Dupa Dealuri (Beyond the Hills)- Christian Mungiu

The first came on Saturday from Christian Mungiu, the young Romanian director who won gold here in 2007 with 4 months, 3 weeks and 2 days. That was a compellingly fraught film about an abortion in communist era Romania. His new film is called Dupa Dealuri (Beyond the Hills).

It is set in contemporary Romania and is about an excommunication. Like 4 months... it again features two lead actresses who are friends confronted with difficult choices compounded by the interference of others. Equally, just as in 4 months..., Mungiu takes an unpleasant situation and adds the good intentions of others only to see things drift into catastrophe, and create a compelling tragedy.

 

Jagten (The Hunt)- Thomas Vintenberg

On Sunday, Danish director, Thomas Vintenberg returned to Cannes with Jagten (The Hunt). After many misses it is a true return to the startling form he found with Festen in 1997, when he won the Jury Prize. Festen was a family drama about incest that takes place at a wedding and this is a community conflict and a suburban area about paedophilia that takes place in a school.

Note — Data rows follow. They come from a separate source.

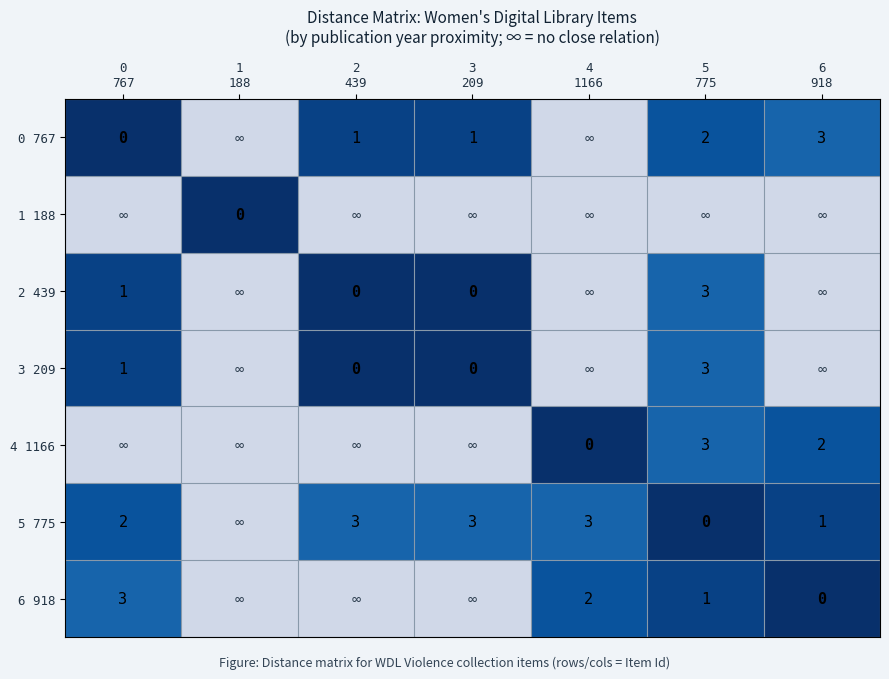

True or false: 0 767 has a value of 2.0 at 5 775.

True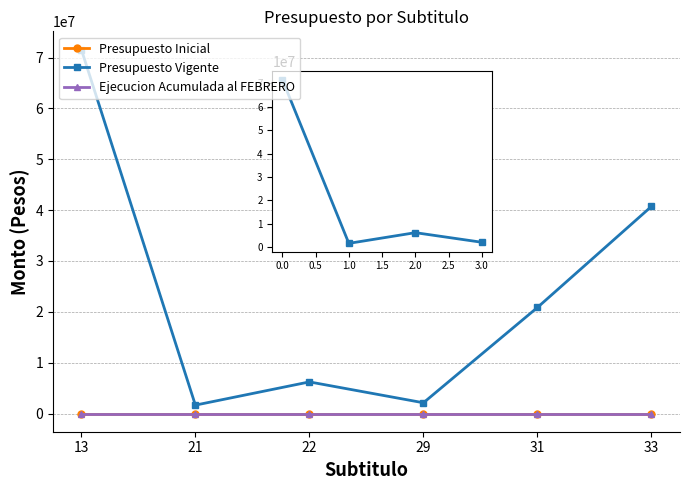

Which series has the widest spread of values?

Presupuesto Vigente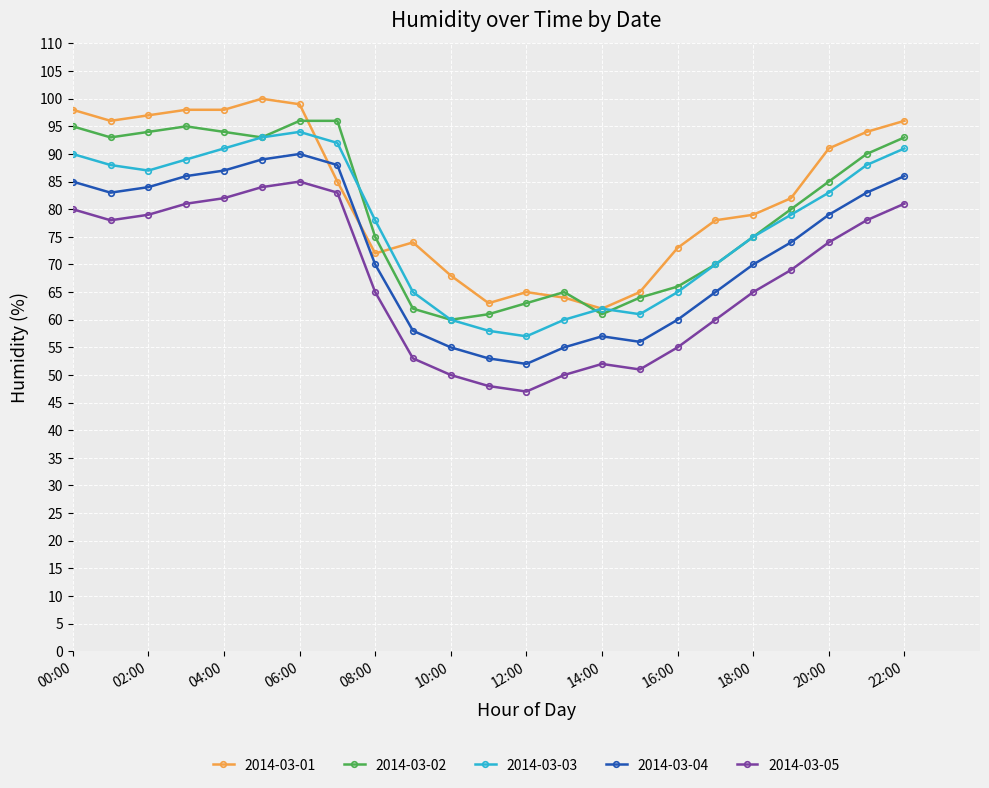

True or false: 2014-03-02 and 2014-03-03 cross at least once.

True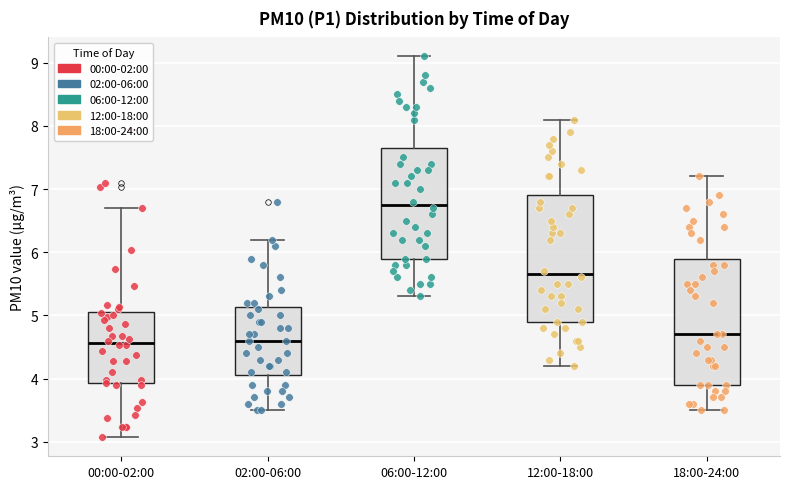

Where is the lower edge of the box for 00:00-02:00 on the y-axis? The values are not printed on the chart, so give them approximately, as read against the axis.

3.9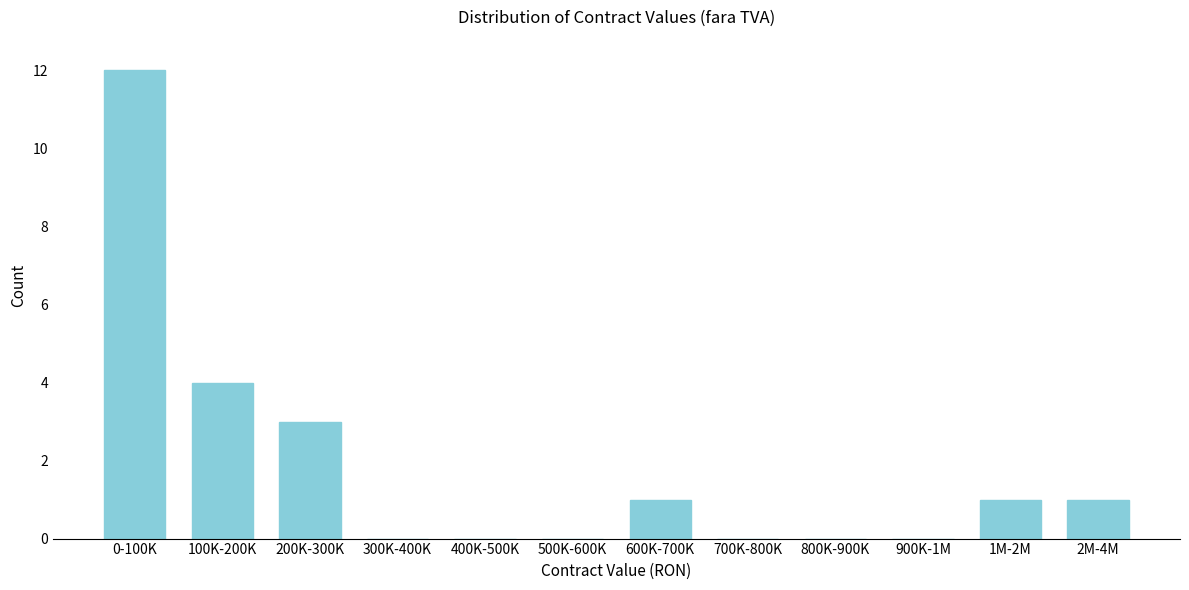

Reading left to right, what are all the values shown in this chart?

0-100K=12	100K-200K=4	200K-300K=3	300K-400K=0	400K-500K=0	500K-600K=0	600K-700K=1	700K-800K=0	800K-900K=0	900K-1M=0	1M-2M=1	2M-4M=1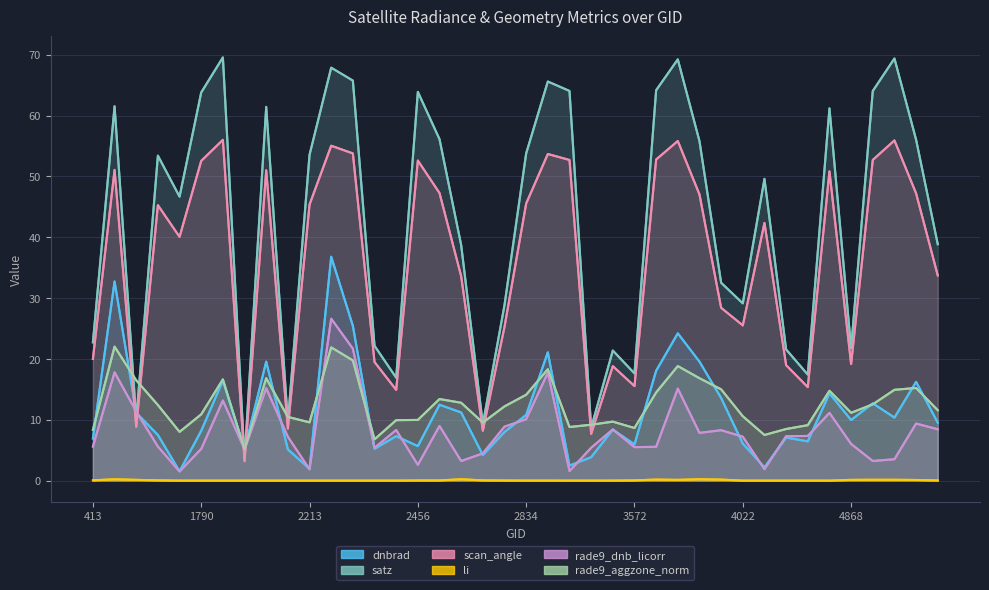

Rank the series at 4985 from highest to lowest value.

satz, scan_angle, dnbrad, rade9_aggzone_norm, rade9_dnb_licorr, li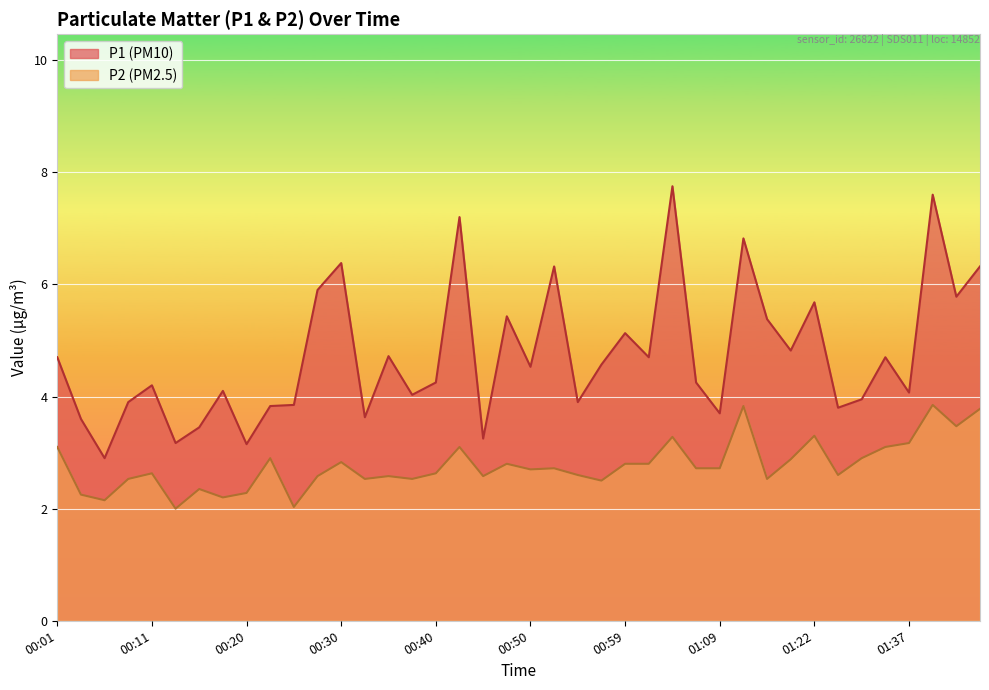

Reading left to right, what are all the values shown in this chart?

P1: 00:01=4.7	00:03=3.6	00:06=2.9	00:08=3.9	00:11=4.2	00:13=3.2	00:15=3.5	00:18=4.1	00:20=3.1	00:23=3.8	00:25=3.9	00:28=5.9	00:30=6.4	00:32=3.6	00:35=4.7	00:37=4.0	00:40=4.2	00:42=7.2	00:45=3.2	00:47=5.4	00:50=4.5	00:52=6.3	00:54=3.9	00:57=4.6	00:59=5.1	01:02=4.7	01:04=7.8	01:07=4.2	01:09=3.7	01:11=6.8	01:14=5.4	01:17=4.8	01:22=5.7	01:25=3.8	01:28=4.0	01:31=4.7	01:37=4.1	01:39=7.6	01:42=5.8	01:44=6.3
P2: 00:01=3.1	00:03=2.2	00:06=2.1	00:08=2.5	00:11=2.6	00:13=2.0	00:15=2.4	00:18=2.2	00:20=2.3	00:23=2.9	00:25=2.0	00:28=2.6	00:30=2.8	00:32=2.5	00:35=2.6	00:37=2.5	00:40=2.6	00:42=3.1	00:45=2.6	00:47=2.8	00:50=2.7	00:52=2.7	00:54=2.6	00:57=2.5	00:59=2.8	01:02=2.8	01:04=3.3	01:07=2.7	01:09=2.7	01:11=3.8	01:14=2.5	01:17=2.9	01:22=3.3	01:25=2.6	01:28=2.9	01:31=3.1	01:37=3.2	01:39=3.9	01:42=3.5	01:44=3.8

Mads Mikkelsen plays kindergarten teacher, Lucas, who is going through a difficult divorce when he is falsely accused of child abuse. We see clearly how the misunderstanding occurred and what led the little 5-year old girl made the claim. We feel for their innocence. What makes the film compelling is the anger induced by the escalating responses of Lucas' colleagues and friends. From being a well-liked and very easy-going friend he becomes a pariah in their eyes and the social violence of his ostracism is shocking to behold.

 

Amour (Love)- Michael Hanneke

A celebrated maxim says there are only two things that are unavoidable in life: taxes and death. Since the economic crisis we now know that taxes are relatively avoidable especially among the very rich. But death still is not. It is an absolute. Everyone dies. However, no matter how inevitable or commonplace death is, be it our own or that of loved ones, we can never be properly prepared for it. Michael Hanneke's new film is called Amour (Love). Though he is Austrian, many of Haneke's films nowadays are in French.

This one tells of a loving couple in their eighties, Anne and George, played magnificently by Emmanuelle Riva and Lean-Louis Trintignant. Both are former music teachers who live a cultured life in Paris, still going to concerts and living at a leisurely pace that befits their age. Anne has a first stroke and is partially paralysed, but capable enough to return home from the hospital. She makes George promise that she will not be sent to a home. We follow them through the phases, the inevitable stages that follow as Anne's condition, both mental and physical, deteriorate. Everything that was dear to them progressively loses meaning and value, even music and their own close complicity. Amour is an upsetting film that is none the less masterful for its execution.

These three are the favourites of the competition half way through the competition programme, though none could be accused of putting a skip in anyone's existential step for the questions they ask. But despite their undeniable "feel-bad" factor, all are testament to cinema as art. Perhaps also in tune with the darkest, wettest weather Cannes has seen in many a year."